Homage to Richard Hamilton's, "Just What Is It That Makes Today's Homes..."

Above is my homage to Richard Hamilton's work, "Just what is it that makes today's homes so different, so appealing?"  

Do you remember the first time you experienced Art?  For me, it was a library book, most likely on Pop Culture Art, that had Hamilton's work as an example. I was probably around the age of seven.

Most Art historians will agree his  work was one of the first examples of "Pop Art."  I so enjoy the contemporary references that are detailed in the links above in reference to Hamilton's works.  And as one who loves Pop Art, his work is most special to me. 

In my work, we are, as well as in our relationships, our homes and even child rearing, impacted (if not directly influenced) by the Internet.  No longer is our home a sanctuary from the outside world, but its once secure boundaries fail with the inclusion of WIFI.  

Also, never have we been more aware of information and sharing of the same; we can instantly answer questions and return answers.  Never before in the history of mankind has knowledge been less restricted to the common man and woman. Literally, we are on top of the world.  We live in a golden age of knowledge. 

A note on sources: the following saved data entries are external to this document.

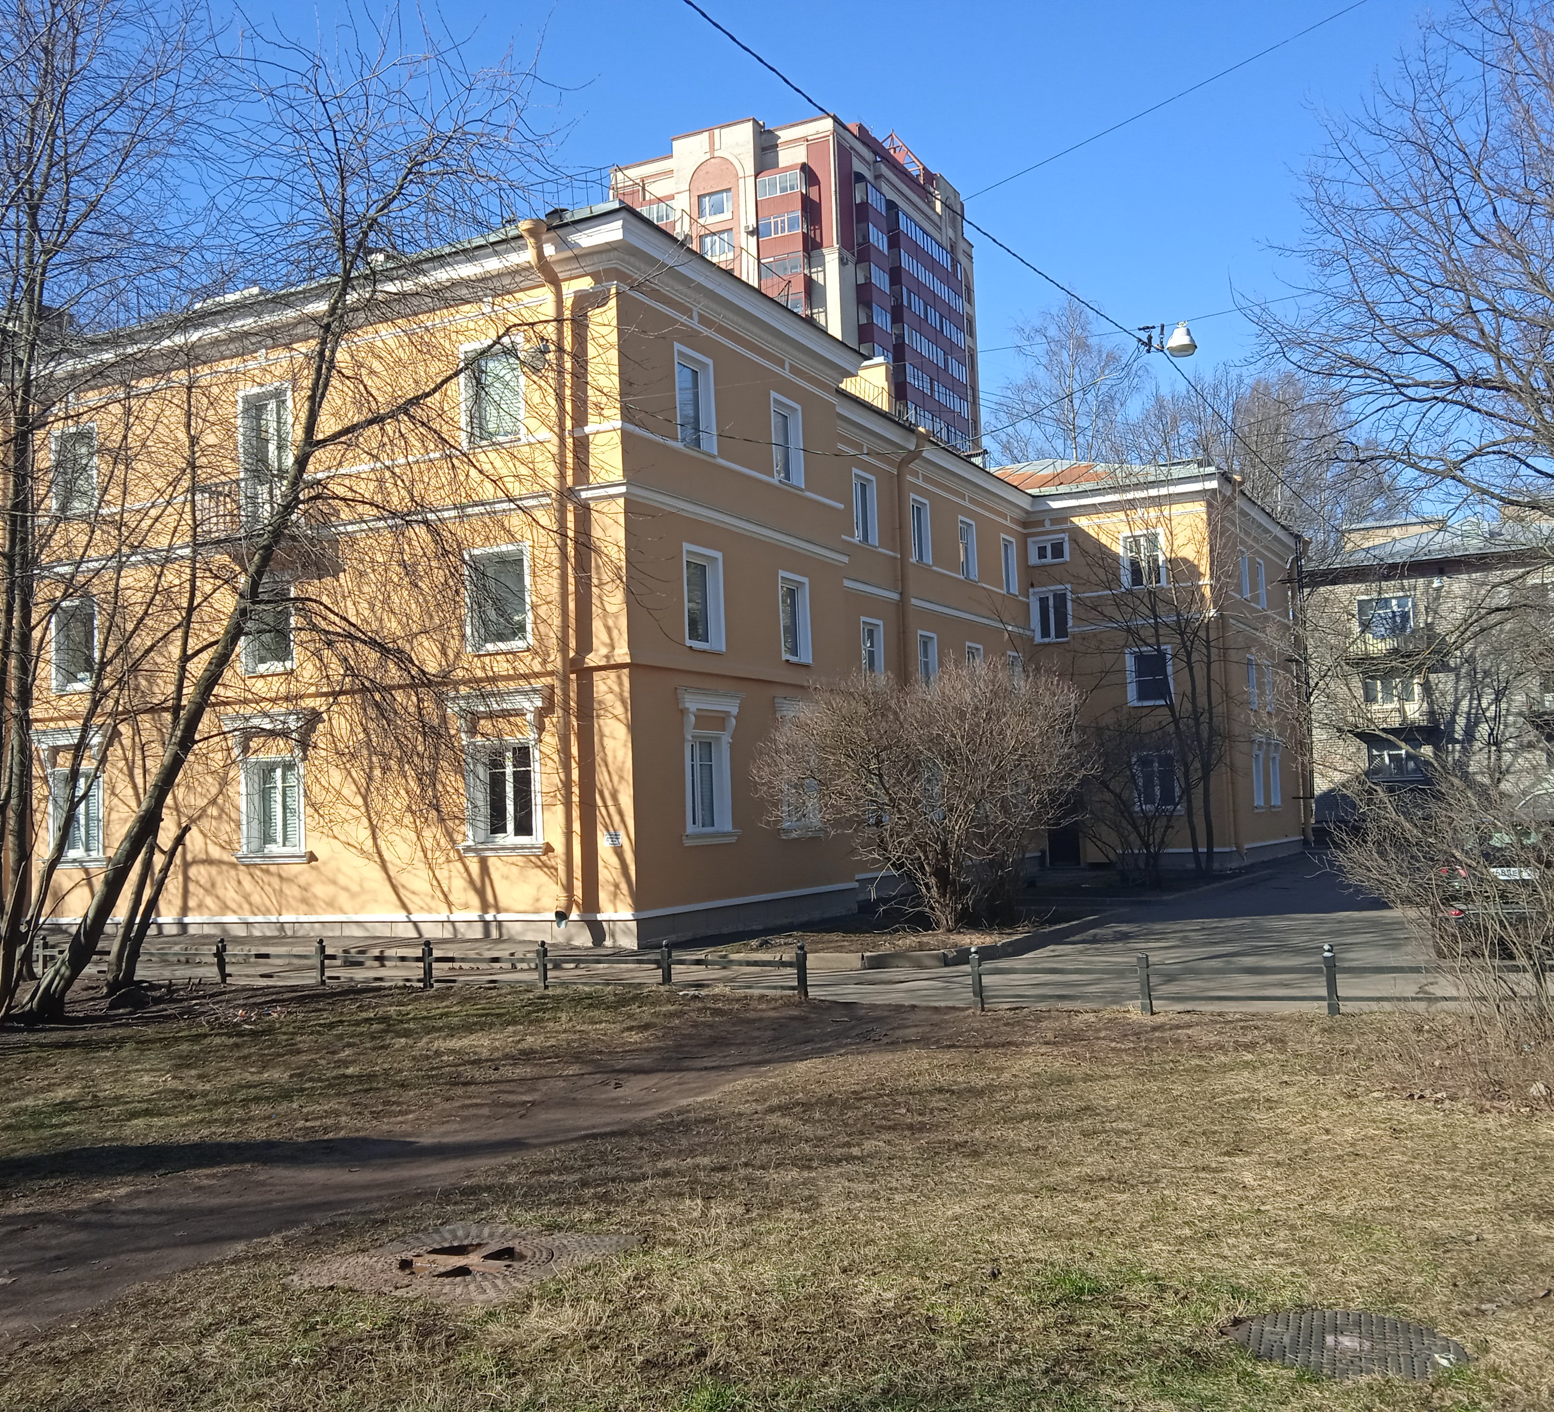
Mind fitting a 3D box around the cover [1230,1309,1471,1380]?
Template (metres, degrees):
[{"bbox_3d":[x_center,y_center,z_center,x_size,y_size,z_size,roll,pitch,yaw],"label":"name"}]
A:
[{"bbox_3d":[1.652,1.881,4.420,0.635,0.050,0.635,-4,-4,27],"label":"cover"}]

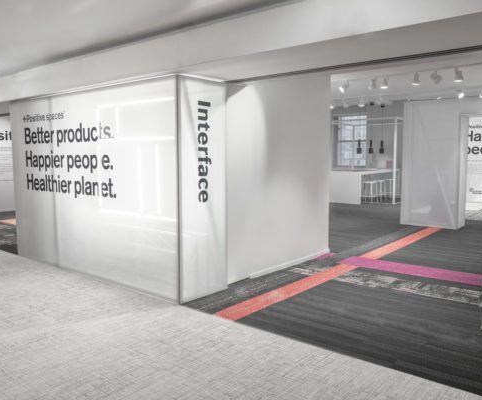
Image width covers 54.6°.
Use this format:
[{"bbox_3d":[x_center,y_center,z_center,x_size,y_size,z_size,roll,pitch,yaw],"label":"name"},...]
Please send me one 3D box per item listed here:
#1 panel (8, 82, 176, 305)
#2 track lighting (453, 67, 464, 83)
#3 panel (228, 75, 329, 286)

My work has a few references that will not be evident in the image above.  L.C.R. Licklider was one of the founders of what would become as we know it, affectionately, "the Internet."  My psychedelic rendition of him dominates the living room window.  His image, rightly so, is web emeshed.  He wrote, in 1960, an academic article, entitled, "Man-Computer Symbiosis,"    Again, this was in 1960!  Is it comforting, or not, that really nothing has changed in the last 54 years?  For me, the comfort and challenge is the same, a ying/yang that recognized both our opportunities and losses.  

And of course, any reference to Pop Culture and the Internet would not be complete without a reference to creator of the Internet, Al Gore


Just what is it that makes today's homes so different, so appealing in 2014?